Bioluminescent temporal and spatial tracking of a B. burgdorferi Δbb0744 mutant strain in living mice. BALB/c mice were infected with a dose of 10³ (A) or 10⁵ (B) cells of ML23/pBBE22luc (parent), SH100/pBBE22luc (Δbb0744), or SH200/pBBE22luc (bb0744 complemented [Comp]). Mice indicated by plus signs were treated with d-luciferin (d-Luc) at the time points indicated (d, day). Mice indicated by minus signs were not given a substrate and were used to assess the background.

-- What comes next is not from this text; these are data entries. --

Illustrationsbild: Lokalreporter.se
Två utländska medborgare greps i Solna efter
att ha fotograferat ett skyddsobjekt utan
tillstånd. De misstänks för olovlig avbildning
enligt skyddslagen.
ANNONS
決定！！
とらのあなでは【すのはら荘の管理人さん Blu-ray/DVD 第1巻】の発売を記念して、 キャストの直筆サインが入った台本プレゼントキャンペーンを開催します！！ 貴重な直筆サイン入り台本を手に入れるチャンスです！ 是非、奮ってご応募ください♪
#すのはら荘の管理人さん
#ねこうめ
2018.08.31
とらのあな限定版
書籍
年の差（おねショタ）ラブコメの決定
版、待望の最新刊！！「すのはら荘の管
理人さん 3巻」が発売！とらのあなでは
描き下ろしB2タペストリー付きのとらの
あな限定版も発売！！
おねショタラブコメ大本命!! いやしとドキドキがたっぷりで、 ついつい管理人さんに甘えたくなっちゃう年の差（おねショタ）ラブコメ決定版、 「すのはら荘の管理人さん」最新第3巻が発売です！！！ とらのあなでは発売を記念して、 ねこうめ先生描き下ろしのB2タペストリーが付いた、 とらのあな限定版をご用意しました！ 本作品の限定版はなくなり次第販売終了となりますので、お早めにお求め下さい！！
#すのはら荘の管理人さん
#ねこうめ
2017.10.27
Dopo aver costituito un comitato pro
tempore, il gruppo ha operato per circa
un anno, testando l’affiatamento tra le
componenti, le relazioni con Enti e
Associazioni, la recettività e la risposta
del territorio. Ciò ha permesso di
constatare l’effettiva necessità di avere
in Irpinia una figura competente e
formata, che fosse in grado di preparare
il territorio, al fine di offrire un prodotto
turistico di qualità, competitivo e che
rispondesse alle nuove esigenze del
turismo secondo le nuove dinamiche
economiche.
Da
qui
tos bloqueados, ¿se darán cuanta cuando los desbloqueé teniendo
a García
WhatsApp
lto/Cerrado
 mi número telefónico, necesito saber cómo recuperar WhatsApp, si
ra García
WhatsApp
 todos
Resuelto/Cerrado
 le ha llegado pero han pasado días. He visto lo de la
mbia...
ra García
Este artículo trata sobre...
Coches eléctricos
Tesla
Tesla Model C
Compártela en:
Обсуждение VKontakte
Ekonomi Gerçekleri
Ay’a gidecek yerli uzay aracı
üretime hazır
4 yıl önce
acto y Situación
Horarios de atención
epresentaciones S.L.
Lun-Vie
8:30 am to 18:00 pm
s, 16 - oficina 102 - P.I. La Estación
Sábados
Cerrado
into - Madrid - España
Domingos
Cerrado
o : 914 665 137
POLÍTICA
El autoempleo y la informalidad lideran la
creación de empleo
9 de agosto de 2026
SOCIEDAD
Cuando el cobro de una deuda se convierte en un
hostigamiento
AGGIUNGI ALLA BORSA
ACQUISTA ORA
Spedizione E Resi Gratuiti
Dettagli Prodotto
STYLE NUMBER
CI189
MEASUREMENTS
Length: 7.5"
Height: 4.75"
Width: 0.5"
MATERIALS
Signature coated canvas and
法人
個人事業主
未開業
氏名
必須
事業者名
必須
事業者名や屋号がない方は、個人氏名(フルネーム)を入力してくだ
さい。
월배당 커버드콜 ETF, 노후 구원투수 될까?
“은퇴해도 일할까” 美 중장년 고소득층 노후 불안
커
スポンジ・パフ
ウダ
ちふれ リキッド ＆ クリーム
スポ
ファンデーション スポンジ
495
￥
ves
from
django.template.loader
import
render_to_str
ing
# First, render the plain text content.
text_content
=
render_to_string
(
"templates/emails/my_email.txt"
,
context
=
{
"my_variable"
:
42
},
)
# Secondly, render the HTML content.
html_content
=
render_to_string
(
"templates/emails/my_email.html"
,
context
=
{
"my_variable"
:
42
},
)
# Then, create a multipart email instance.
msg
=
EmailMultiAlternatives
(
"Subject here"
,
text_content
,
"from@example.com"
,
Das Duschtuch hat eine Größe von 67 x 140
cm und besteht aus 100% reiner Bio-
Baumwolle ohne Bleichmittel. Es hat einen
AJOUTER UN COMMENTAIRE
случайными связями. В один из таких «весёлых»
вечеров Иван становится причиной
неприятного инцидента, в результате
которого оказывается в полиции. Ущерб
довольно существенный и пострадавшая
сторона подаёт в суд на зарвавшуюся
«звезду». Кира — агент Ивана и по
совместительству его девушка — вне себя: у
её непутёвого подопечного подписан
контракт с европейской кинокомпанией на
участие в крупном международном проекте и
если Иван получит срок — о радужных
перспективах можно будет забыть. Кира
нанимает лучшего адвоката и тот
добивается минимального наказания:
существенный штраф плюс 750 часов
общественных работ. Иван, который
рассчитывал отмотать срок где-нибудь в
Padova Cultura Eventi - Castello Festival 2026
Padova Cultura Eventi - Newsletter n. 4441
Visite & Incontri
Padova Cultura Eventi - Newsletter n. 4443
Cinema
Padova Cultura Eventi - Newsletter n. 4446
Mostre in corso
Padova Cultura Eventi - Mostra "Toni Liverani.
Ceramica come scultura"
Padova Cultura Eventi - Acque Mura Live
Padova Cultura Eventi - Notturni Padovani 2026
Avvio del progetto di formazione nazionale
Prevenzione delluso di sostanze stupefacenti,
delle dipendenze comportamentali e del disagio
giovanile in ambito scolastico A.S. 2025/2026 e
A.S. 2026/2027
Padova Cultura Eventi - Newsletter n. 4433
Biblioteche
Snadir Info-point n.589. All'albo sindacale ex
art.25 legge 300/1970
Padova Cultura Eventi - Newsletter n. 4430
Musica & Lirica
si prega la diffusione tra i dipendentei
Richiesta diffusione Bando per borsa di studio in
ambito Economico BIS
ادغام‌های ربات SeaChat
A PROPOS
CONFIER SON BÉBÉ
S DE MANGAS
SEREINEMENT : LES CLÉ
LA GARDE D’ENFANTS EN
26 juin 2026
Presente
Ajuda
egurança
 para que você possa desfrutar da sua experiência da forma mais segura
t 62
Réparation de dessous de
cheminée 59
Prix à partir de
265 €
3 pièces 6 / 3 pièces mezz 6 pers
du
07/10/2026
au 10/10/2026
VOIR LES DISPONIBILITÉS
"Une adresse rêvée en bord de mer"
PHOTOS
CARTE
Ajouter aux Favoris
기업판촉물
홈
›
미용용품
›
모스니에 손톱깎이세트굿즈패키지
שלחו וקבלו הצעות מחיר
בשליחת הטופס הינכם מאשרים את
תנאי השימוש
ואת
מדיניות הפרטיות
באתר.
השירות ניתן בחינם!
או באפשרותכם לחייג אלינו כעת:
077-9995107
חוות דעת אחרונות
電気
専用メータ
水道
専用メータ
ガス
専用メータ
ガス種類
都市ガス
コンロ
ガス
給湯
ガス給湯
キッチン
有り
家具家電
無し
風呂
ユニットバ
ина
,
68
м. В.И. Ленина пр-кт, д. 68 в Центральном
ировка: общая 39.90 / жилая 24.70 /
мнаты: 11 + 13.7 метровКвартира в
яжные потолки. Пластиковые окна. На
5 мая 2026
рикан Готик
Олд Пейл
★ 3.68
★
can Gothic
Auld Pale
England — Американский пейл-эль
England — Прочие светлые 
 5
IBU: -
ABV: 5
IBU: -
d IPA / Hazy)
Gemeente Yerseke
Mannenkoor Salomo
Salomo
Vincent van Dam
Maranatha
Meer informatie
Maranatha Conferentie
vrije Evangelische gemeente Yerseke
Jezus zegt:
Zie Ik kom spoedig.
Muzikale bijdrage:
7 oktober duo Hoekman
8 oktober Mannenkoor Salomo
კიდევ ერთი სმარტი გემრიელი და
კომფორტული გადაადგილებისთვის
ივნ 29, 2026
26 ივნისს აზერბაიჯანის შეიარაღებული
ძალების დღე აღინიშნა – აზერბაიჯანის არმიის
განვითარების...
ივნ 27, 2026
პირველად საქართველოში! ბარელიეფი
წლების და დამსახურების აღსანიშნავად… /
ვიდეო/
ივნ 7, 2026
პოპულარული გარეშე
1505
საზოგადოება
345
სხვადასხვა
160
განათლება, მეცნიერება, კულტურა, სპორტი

The images obtained are 10-min exposures, and all of the images shown are adjusted to the same scale, as indicated by the color spectrum scale on the right.

FIG 5

Loss of BB0744 affects the B. burgdorferi load in distal tissues. Quantitative PCR analysis of joint, lymph node, skin, and ear tissues was performed. Circles, ML23/pBBE22luc; triangles, SH100/pBBE22luc; squares, SH200/pBBE22luc. Copies of recA were quantified and represent the number of total B. burgdorferi genomes. To normalize the data to host tissue, β-actin copy numbers were also enumerated and data points are expressed as numbers of copies of B. burgdorferi genomes per 10⁶ copies of β-actin. Bars indicate the average values of the samples tested. *, P < 0.05; **, P < 0.01; ***, P < 0.001.